None of these tactics will stop the enabling laws being passed – the teachers’ unions have few political allies on the national level. Still, the fierce resistance of so many teachers raises a critical question: how can the government expect to effectively implement nation-wide reform with local institutions corroded from decades of mismanagement, underinvestment, and lack of accountability?
Or as Gabino Cué, governor of Oaxaca, put it: how can you insist on a national standard when a Oaxacan teacher has to travel five hours by bus to reach school and another in the capital drives an air-conditioned car? Peña Nieto’s bold, decisive actions have certainly played well abroad, but they may not be the best approach to complex local environments.
Oil, meet water
Energy reform – Peña Nieto’s self-proclaimed signature issue – best captures the dissonance between the government’s ambitious reform agenda and the reality of politics on the ground. At a press conference in London before last month’s G-8 summit, the president told reporters his political pact had the necessary support to make “transformational” changes to the energy sector, including any “constitutional changes needed to give private investors certainty.”
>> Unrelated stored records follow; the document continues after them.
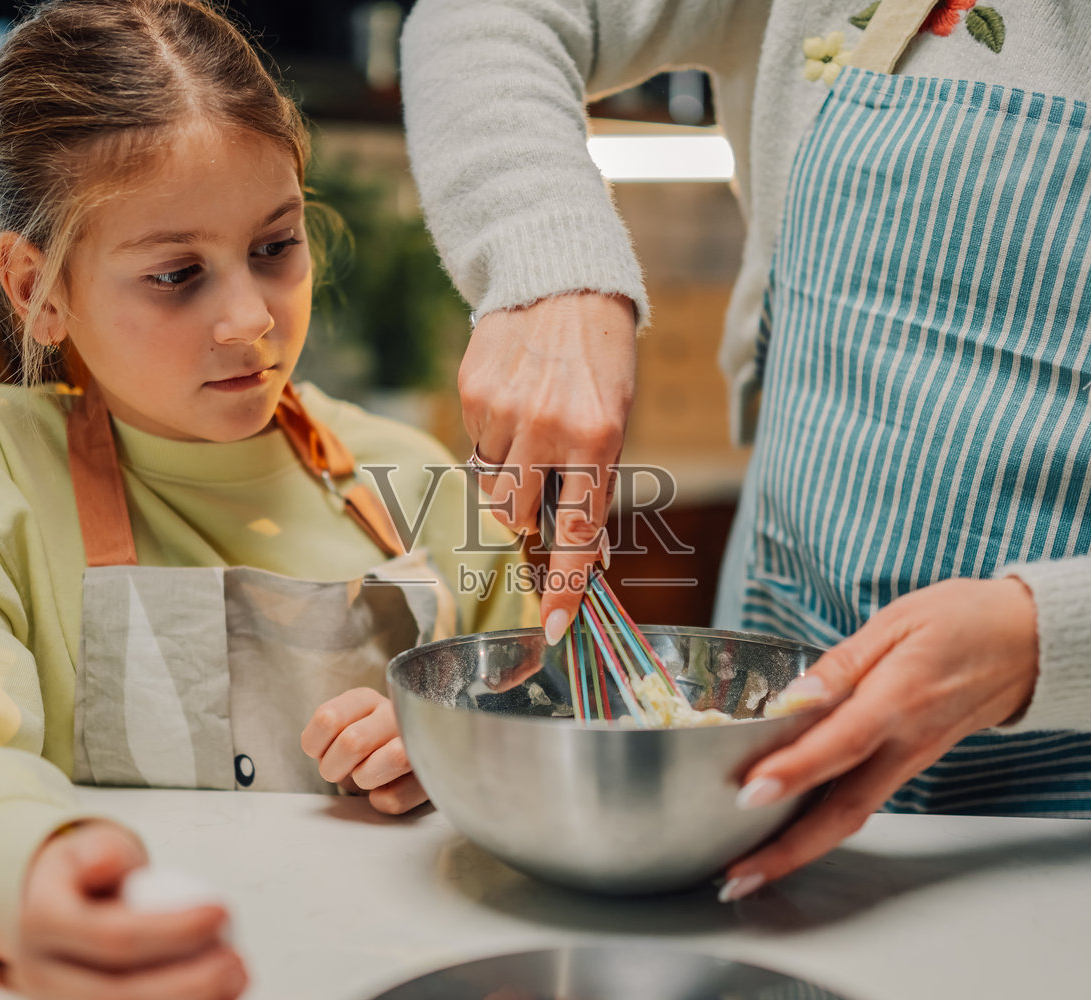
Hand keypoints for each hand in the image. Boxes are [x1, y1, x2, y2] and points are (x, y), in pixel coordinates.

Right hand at [12, 821, 245, 999]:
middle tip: (236, 960)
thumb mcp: (91, 844)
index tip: (220, 914)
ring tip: (237, 981)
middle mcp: (37, 977)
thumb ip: (102, 849)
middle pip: (119, 998)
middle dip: (190, 985)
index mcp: (39, 923)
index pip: (111, 938)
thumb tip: (105, 861)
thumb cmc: (87, 874)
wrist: (57, 905)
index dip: (173, 932)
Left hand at [301, 687, 427, 813]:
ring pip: (394, 758)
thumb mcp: (339, 731)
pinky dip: (381, 800)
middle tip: (340, 772)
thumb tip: (328, 761)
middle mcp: (394, 712)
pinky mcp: (428, 773)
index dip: (316, 746)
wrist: (405, 757)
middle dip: (336, 768)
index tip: (322, 752)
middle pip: (354, 742)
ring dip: (364, 780)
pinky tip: (385, 789)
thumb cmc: (363, 747)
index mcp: (365, 700)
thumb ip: (327, 734)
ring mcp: (418, 738)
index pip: (327, 718)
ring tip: (364, 779)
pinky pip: (398, 795)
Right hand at [461, 292, 635, 643]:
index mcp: (596, 440)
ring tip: (530, 433)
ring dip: (508, 478)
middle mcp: (547, 429)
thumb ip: (596, 484)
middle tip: (540, 483)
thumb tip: (583, 552)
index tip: (553, 628)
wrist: (562, 281)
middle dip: (525, 517)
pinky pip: (474, 446)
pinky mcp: (472, 392)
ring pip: (491, 487)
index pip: (577, 531)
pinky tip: (512, 404)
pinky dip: (492, 440)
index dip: (563, 585)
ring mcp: (504, 411)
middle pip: (517, 517)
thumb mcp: (617, 420)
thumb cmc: (599, 360)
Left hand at [720, 577, 1038, 900]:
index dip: (796, 770)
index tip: (751, 792)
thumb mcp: (898, 622)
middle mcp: (906, 743)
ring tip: (748, 872)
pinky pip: (861, 804)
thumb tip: (796, 696)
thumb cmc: (965, 621)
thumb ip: (842, 664)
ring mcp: (910, 762)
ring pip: (851, 816)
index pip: (841, 743)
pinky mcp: (909, 767)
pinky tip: (784, 838)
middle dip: (787, 848)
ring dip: (799, 850)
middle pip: (844, 809)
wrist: (1030, 644)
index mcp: (900, 698)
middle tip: (737, 875)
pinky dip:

He has since declined to specify which constitutional changes he had in mind, but that didn’t stop the left from pouncing. Marcelo Ebrard, the former PRD mayor of Mexico City, led the charge, criticizing the president for failing to reveal the details of his proposal and challenging him to debate energy reform mano a mano.
After initially playing down the controversy, PRD leadership coalesced behind the position that modernizing Pemex, the state-owned oil giant that has seen production plummet over the past decade, does not require constitutional reforms. In taking a hard line, the left clearly believes it has a winning issue – recent polls showed 65 percent of Mexicans opposed privatization of Pemex.
The left will certainly not go along with an energy reform that would allow foreign companies to book oil reserves. That would most likely entail amending Article 27 of the Constitution, which affirms the mineral resources of Mexico as the sovereign property of the nation.
A more moderate alternative would be to allow Pemex to form alliances with private firms who would be remunerated through royalties. It is unclear, however, whether such a scheme would attract enough foreign investment to turn around Mexico’s flagging production.
In either case, the more important issue is how to reform Pemex itself. Starved of funds by its fiscal obligations, burdened by mismanagement, and plagued by corruption, the company resembles the education sector. Rather than push through another “ambitious” reform measure, which would divide the country and surely undo the president’s political alliance, the government would do better to pursue a moderate opening while focusing on improving governance at the company.
Until that happens, it is difficult to imagine Mexico’s oil sector reversing its downward spiral, and it will be harder to accomplish if oil workers take to the streets.